_WHAT IS EXPECTED_:
Write out an exact copy of the line with "Art Wilde, Go Green Deerfield" and of each line after it, through the end of the records below.

*** Opening of INPUT DATA ***

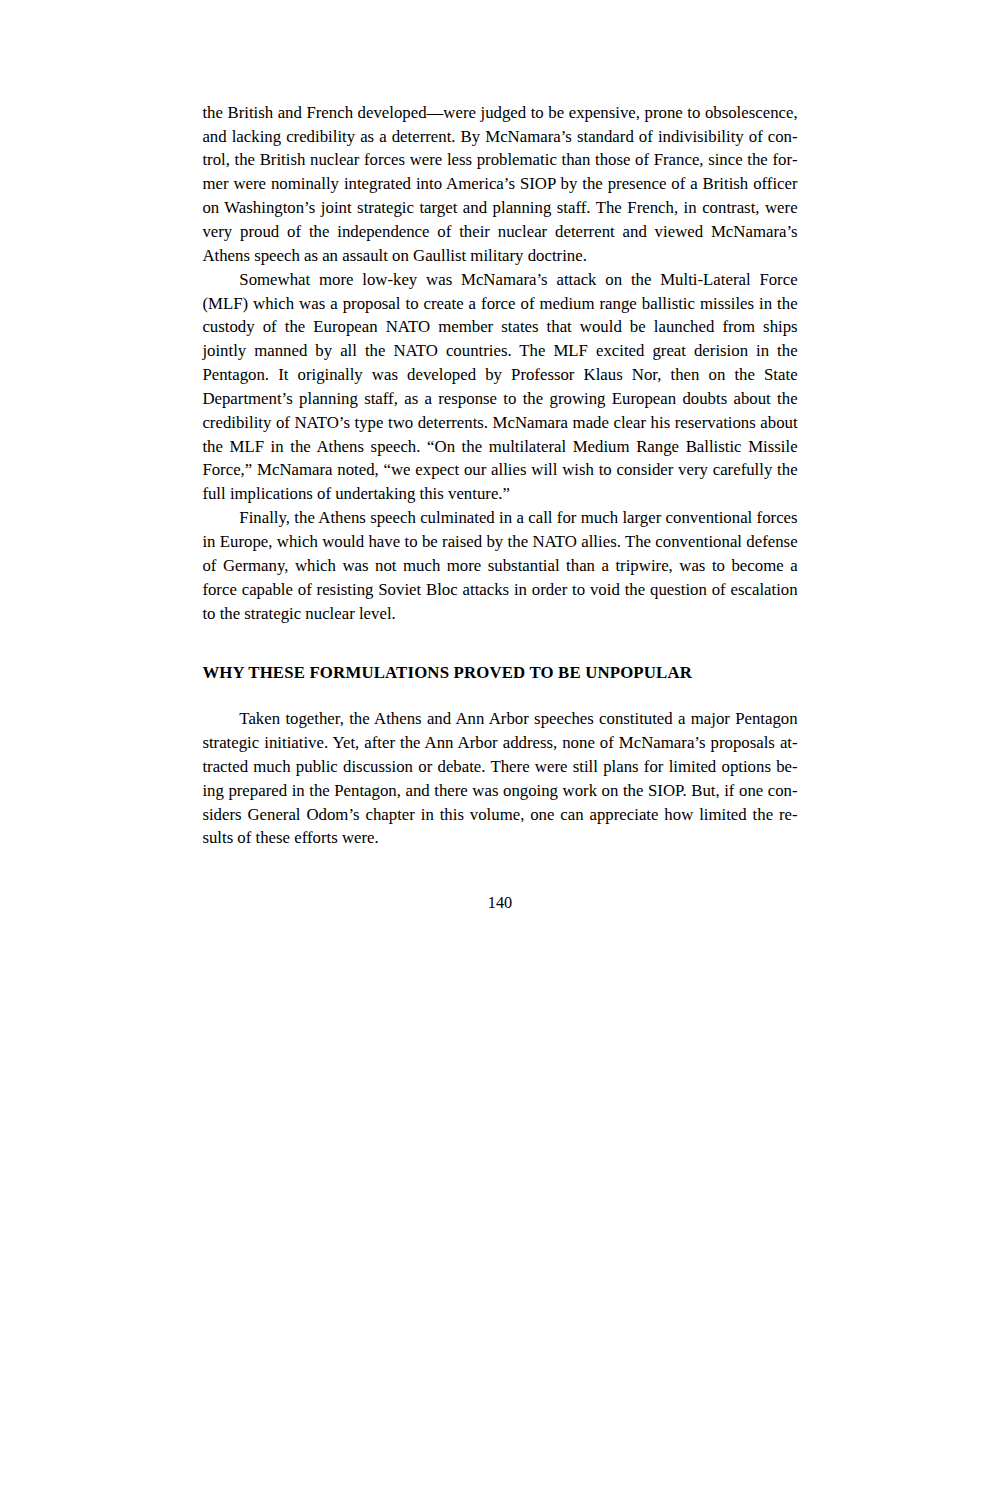the British and French developed—were judged to be expensive, prone to obsolescence, and lacking credibility as a deterrent. By McNamara’s standard of indivisibility of control, the British nuclear forces were less problematic than those of France, since the former were nominally integrated into America’s SIOP by the presence of a British officer on Washington’s joint strategic target and planning staff. The French, in contrast, were very proud of the independence of their nuclear deterrent and viewed McNamara’s Athens speech as an assault on Gaullist military doctrine.
Somewhat more low-key was McNamara’s attack on the Multi-Lateral Force (MLF) which was a proposal to create a force of medium range ballistic missiles in the custody of the European NATO member states that would be launched from ships jointly manned by all the NATO countries. The MLF excited great derision in the Pentagon. It originally was developed by Professor Klaus Nor, then on the State Department’s planning staff, as a response to the growing European doubts about the credibility of NATO’s type two deterrents. McNamara made clear his reservations about the MLF in the Athens speech. “On the multilateral Medium Range Ballistic Missile Force,” McNamara noted, “we expect our allies will wish to consider very carefully the full implications of undertaking this venture.”
Finally, the Athens speech culminated in a call for much larger conventional forces in Europe, which would have to be raised by the NATO allies. The conventional defense of Germany, which was not much more substantial than a tripwire, was to become a force capable of resisting Soviet Bloc attacks in order to void the question of escalation to the strategic nuclear level.
WHY THESE FORMULATIONS PROVED TO BE UNPOPULAR
Taken together, the Athens and Ann Arbor speeches constituted a major Pentagon strategic initiative. Yet, after the Ann Arbor address, none of McNamara’s proposals attracted much public discussion or debate. There were still plans for limited options being prepared in the Pentagon, and there was ongoing work on the SIOP. But, if one considers General Odom’s chapter in this volume, one can appreciate how limited the results of these efforts were.
140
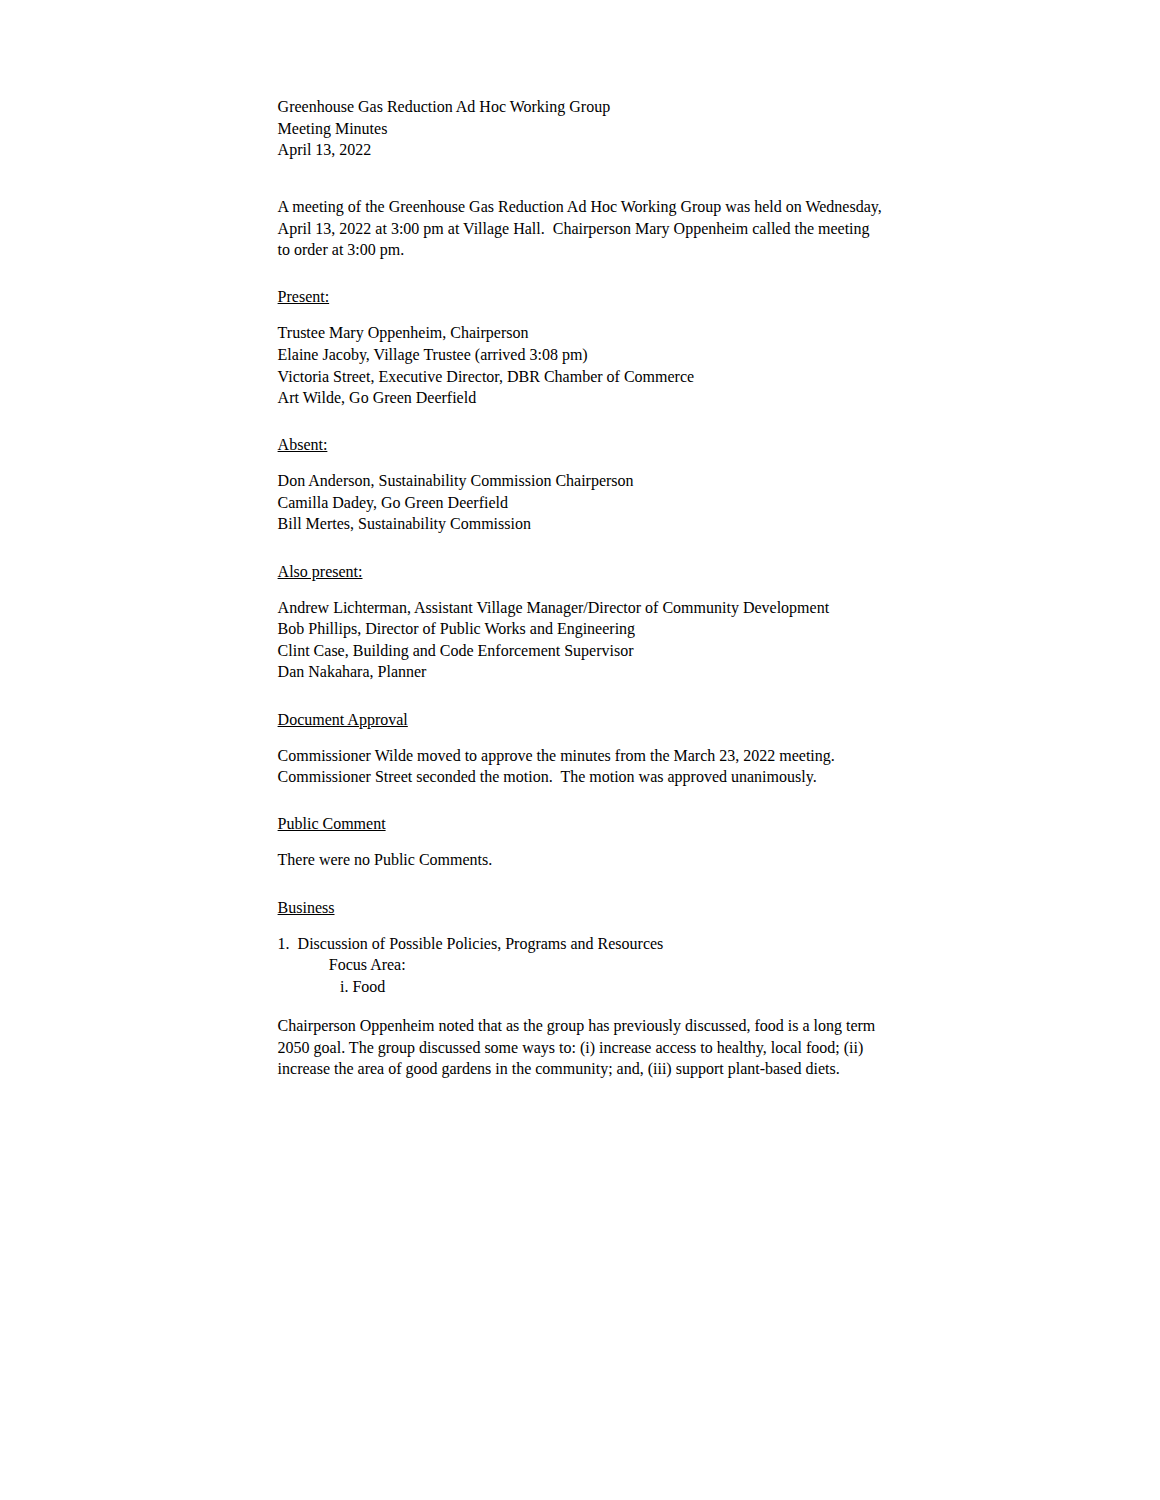Greenhouse Gas Reduction Ad Hoc Working Group
Meeting Minutes
April 13, 2022
A meeting of the Greenhouse Gas Reduction Ad Hoc Working Group was held on Wednesday, April 13, 2022 at 3:00 pm at Village Hall. Chairperson Mary Oppenheim called the meeting to order at 3:00 pm.
Present:
Trustee Mary Oppenheim, Chairperson
Elaine Jacoby, Village Trustee (arrived 3:08 pm)
Victoria Street, Executive Director, DBR Chamber of Commerce
Art Wilde, Go Green Deerfield
Absent:
Don Anderson, Sustainability Commission Chairperson
Camilla Dadey, Go Green Deerfield
Bill Mertes, Sustainability Commission
Also present:
Andrew Lichterman, Assistant Village Manager/Director of Community Development
Bob Phillips, Director of Public Works and Engineering
Clint Case, Building and Code Enforcement Supervisor
Dan Nakahara, Planner
Document Approval
Commissioner Wilde moved to approve the minutes from the March 23, 2022 meeting. Commissioner Street seconded the motion. The motion was approved unanimously.
Public Comment
There were no Public Comments.
Business
1. Discussion of Possible Policies, Programs and Resources
Focus Area:
i. Food
Chairperson Oppenheim noted that as the group has previously discussed, food is a long term 2050 goal. The group discussed some ways to: (i) increase access to healthy, local food; (ii) increase the area of good gardens in the community; and, (iii) support plant-based diets.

*** Close of INPUT DATA ***

_EXERCISE ANSWER_:
Art Wilde, Go Green Deerfield
Absent:
Don Anderson, Sustainability Commission Chairperson
Camilla Dadey, Go Green Deerfield
Bill Mertes, Sustainability Commission
Also present:
Andrew Lichterman, Assistant Village Manager/Director of Community Development
Bob Phillips, Director of Public Works and Engineering
Clint Case, Building and Code Enforcement Supervisor
Dan Nakahara, Planner
Document Approval
Commissioner Wilde moved to approve the minutes from the March 23, 2022 meeting. Commissioner Street seconded the motion. The motion was approved unanimously.
Public Comment
There were no Public Comments.
Business
1. Discussion of Possible Policies, Programs and Resources
Focus Area:
i. Food
Chairperson Oppenheim noted that as the group has previously discussed, food is a long term 2050 goal. The group discussed some ways to: (i) increase access to healthy, local food; (ii) increase the area of good gardens in the community; and, (iii) support plant-based diets.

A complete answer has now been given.